The deed of gift from Lee, in trust for Mrs. Thompson, secures a vested remainder in the children of the latter. Those children are not made parties to this suit, and hence no relief can be granted as to the five slaves thereby conveyed. Lee, having voluntarily settled them on Mrs. Thompson, with the knowledge and approbation of Mr. Thompson, should not be held accountable for them.

[5.] The conclusions we have attained, render it unnecessary and improper that the heirs of Thomas M. Thompson should be parties to the revivor. The administrator alone, John E. Thompson, is a necessary party; and this suit is, therefore, revived in his name as such administrator.

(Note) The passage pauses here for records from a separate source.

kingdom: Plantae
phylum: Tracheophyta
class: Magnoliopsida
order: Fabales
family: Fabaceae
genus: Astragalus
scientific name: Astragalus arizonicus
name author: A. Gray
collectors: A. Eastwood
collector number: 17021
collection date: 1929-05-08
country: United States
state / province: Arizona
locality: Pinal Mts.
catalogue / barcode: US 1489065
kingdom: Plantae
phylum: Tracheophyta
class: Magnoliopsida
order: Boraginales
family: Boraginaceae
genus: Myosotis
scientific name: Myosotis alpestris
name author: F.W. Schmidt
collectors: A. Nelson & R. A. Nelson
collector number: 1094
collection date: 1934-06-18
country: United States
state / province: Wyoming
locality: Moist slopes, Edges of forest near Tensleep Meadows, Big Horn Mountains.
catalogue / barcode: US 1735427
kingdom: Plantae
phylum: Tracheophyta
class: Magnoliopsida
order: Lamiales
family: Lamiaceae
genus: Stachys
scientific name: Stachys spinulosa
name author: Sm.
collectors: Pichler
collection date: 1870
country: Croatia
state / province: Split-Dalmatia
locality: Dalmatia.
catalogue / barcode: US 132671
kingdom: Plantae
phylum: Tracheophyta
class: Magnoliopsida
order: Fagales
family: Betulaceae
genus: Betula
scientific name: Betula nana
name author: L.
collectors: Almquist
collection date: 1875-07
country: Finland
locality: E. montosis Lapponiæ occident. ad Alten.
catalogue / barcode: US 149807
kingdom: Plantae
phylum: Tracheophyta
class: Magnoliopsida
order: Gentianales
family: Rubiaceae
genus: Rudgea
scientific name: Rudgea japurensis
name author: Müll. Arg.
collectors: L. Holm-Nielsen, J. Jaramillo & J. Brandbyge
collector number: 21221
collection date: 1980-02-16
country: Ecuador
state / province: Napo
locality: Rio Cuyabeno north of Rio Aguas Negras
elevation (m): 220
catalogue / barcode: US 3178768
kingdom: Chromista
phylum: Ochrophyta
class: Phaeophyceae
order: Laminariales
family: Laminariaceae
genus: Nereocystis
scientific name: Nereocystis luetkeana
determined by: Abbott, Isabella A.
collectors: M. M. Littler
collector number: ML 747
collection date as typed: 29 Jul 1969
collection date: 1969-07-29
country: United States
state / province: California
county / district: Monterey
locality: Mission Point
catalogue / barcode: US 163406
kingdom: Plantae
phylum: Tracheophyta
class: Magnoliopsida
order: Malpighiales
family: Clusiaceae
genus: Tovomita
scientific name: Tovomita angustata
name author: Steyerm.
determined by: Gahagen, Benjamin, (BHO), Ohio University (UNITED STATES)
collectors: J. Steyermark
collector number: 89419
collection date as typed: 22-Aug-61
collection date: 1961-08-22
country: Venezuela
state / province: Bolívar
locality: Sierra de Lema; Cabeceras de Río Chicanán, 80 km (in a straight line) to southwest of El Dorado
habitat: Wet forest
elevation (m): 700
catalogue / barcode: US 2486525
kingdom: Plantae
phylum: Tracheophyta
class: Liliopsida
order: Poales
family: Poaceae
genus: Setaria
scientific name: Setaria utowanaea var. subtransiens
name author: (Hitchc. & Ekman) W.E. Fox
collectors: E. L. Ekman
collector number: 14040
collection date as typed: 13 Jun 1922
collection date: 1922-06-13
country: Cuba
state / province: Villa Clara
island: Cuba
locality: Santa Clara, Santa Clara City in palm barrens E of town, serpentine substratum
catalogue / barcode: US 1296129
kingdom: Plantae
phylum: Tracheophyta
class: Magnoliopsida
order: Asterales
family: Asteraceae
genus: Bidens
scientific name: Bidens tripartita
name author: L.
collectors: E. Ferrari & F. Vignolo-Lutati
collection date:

The decree of the chancellor is reversed; and this court, proceeding to render such decree as the chancery court should have rendered, doth hereby order and decree, that the contract for the purchase of said lands, the notes given for the purchase-money, and the two several mortgages executed by Thompson to Lee to secure the purchase-money, are hereby vacated, annulled and avoided. The conveyance of the slaves by Thompson to Lee, to the extent of the twelve slaves received and retained by Lee, is also set aside, vacated and annulled.

, The registrar will take and state an account, charging Lee with the value of such of said twelve slaves as he disposed of before this bill was filed, with interest on that value. The complainant has the option of taking the price for which Lee sold the slaves, or the value at the time of the conversion, to be ascertained by the registrar. Williams v. Crum, 27 Ala. 468; Craft v. Bullard, 1 Smedes & Marsh. 366. If the complainant elect to take the value at the time of the conversion, and that conversion be fixed at the time of the sale; or, if he take the price for which Lee sold the property, then Lee must be charged with reasonable hire for the slaves while they were in his possession, and interest upon it.

Such of the slaves as remained in the possession of said Lee at the filing of the bill, and their increase, if they can *308be obtained, it is ordered, adjudged, and decreed, that the complainant recover of the said defendant, together with reasonable hire therefor; or the value of such slaves with interest, if said slaves can not be obtained.

Lee must also be charged with whatever money and other property he has received from the complainant, and not otherwise accounted for, with interest upon it. The complainant must be charged with reasonable rent for the land while in his possession, and interest upon it. He must also be charged with the two small notes he owed to Lee on other transactions, the payment made by Lee on the Alexander debt, and any other debts of Thompson paid by Lee with the privity and consent of the former; with interest on these several sums. Thompson must be credited with the value of any permanent and valuable improvements placed on the land by him, ■and with a reasonable price for his labor and materials in planting a crop of oats, and preparing the ground in the spring of 1845, with interest on these items.

In taking the account, the registrar will consult the pleadings and proofs on file, and such other legal evidence as may be offered.

Let the costs of this appeal and the costs of the court below be paid, by the defendant Lee.